Plutarch tells us that when Alexander heard that Aristotle had published some of his philosophy, he wrote to Aristotle to remonstrate him for doing so.

“For when he was in Asia, and heard Aristotle had published some treatises of that kind, he wrote to him, using very plain language to him in behalf of philosophy, the following letter. ‘Alexander to Aristotle, greeting. You have not done well to publish your books or oral doctrine; for what is there not that we excel others in, if those things which we have been particularly instructed in be laid open to all? For my part, I assure, I had rather excel others in the knowledge of what is excellent, than in the extent of my power and dominion. Farewell.’

“And Aristotle, soothing this passion of pre-eminence, spoke, in his excuse for himself, of these doctrines as in fact both published and not published: as indeed, to say the truth, his books on metaphysics are written in a style which makes them useless for ordinary teaching, and instructive only, int he way of memoranda, for those who have been already conversant in that sort of learning.”

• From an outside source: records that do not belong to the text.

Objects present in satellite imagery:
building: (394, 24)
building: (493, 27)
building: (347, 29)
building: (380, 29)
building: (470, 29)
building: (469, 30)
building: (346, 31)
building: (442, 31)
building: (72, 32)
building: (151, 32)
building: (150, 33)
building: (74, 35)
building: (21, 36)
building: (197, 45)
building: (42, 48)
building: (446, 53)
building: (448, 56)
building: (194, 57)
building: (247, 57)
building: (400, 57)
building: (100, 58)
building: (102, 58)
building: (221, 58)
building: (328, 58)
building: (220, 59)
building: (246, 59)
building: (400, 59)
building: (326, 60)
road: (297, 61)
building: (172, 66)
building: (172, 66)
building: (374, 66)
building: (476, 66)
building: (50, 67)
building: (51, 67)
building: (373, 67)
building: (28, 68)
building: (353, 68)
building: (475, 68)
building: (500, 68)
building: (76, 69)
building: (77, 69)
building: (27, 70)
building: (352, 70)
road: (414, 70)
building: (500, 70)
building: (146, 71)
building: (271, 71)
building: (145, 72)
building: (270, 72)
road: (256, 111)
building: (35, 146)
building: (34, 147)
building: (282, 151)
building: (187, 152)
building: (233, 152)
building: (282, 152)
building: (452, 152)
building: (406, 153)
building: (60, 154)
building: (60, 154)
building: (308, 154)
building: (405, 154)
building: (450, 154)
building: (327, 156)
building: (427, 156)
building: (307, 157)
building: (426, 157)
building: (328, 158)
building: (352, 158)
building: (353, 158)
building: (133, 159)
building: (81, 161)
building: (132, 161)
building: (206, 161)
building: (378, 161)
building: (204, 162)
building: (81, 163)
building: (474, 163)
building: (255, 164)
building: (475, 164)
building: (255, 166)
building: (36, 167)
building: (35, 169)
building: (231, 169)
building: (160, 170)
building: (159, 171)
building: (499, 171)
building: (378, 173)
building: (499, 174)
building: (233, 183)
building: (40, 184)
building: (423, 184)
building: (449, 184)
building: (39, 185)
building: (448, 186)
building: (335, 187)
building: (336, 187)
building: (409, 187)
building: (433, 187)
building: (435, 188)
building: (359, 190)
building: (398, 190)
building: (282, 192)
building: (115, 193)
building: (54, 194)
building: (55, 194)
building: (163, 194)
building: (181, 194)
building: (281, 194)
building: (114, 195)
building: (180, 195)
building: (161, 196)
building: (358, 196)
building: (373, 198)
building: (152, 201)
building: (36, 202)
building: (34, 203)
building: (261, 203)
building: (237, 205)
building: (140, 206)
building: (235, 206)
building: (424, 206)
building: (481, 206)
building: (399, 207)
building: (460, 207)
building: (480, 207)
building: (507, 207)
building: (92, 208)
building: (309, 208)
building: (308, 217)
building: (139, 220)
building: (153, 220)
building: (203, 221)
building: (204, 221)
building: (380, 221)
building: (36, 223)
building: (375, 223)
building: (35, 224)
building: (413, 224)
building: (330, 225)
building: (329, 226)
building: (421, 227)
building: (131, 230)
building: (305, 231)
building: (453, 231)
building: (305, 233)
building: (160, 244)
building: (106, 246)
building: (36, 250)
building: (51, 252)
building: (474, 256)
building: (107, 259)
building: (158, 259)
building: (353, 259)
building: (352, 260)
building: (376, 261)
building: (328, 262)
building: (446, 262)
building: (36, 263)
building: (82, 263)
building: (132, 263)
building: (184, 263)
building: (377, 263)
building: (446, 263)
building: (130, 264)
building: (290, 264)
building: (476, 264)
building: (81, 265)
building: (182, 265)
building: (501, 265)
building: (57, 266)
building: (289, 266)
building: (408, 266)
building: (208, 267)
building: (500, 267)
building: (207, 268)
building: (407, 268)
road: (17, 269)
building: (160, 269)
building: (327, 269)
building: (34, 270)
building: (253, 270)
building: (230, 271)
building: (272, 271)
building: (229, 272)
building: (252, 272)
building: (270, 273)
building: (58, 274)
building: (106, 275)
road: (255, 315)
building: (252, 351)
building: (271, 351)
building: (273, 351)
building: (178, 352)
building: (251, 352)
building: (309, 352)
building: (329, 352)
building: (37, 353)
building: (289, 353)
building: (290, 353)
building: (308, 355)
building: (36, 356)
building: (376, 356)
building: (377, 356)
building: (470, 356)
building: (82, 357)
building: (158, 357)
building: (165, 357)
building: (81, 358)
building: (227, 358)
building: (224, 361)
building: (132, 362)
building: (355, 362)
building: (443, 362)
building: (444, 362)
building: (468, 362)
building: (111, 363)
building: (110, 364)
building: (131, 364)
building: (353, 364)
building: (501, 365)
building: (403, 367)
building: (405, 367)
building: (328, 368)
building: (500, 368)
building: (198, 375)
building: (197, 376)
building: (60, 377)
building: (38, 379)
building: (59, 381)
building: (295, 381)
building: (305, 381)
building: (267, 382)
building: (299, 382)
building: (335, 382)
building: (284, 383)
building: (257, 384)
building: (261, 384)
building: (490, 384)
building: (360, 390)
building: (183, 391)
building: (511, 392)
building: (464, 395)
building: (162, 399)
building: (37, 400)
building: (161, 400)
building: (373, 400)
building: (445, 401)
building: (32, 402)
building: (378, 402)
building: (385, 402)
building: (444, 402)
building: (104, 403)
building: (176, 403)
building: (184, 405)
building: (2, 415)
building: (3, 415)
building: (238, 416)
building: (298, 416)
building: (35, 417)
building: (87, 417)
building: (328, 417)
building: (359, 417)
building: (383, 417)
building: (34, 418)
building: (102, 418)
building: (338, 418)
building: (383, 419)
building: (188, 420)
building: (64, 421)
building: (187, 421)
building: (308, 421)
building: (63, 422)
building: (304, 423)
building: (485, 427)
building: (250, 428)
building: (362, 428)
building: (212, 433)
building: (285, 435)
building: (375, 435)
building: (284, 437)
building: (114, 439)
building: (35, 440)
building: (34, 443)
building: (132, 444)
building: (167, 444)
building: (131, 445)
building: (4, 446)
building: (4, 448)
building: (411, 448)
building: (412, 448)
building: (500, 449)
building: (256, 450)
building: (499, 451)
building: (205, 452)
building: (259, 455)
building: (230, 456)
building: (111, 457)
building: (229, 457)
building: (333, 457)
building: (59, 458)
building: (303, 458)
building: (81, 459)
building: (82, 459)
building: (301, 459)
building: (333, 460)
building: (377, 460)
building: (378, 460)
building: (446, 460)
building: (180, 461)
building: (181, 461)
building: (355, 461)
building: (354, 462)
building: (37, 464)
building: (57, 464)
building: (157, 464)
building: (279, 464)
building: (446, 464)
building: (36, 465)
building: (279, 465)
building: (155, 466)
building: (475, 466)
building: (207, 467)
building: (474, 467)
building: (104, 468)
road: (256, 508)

This is educational to us beyond just the life of Alexander because it warns us to be careful when looking at Aristotle’s texts, particularly those on the metaphysics. If they are memoranda only, then we know that there may be crucial points left out, especially if the philosophers had a reputation of deliberately keeping some ideas restricted to those who heard their lectures. While this does raise the question of why Aristotle would then publish anything at all in written form, we cannot ignore the warning signs that it presents.

In reading these ancient texts, we need to remember that they have come down to us through many years, many copies, and many turns of fortune. Many ancient Greek texts were lost during the Dark Ages and returned to the west only after Crusaders brought back Arabic copies for the near east. Others were preserved through repeatedly copying by monks. Manuscript lineage is not an issue for this set, but it is one for anyone who tries to make an in-depth study of these works.

For use as readers, tackling this now, we must remember to read carefully, cross reference when necessary, and be prepaid to accept that there may be things we don’t understand. That could be because we have a corrupted copy, or because we can’t walk with the philosophers themselves.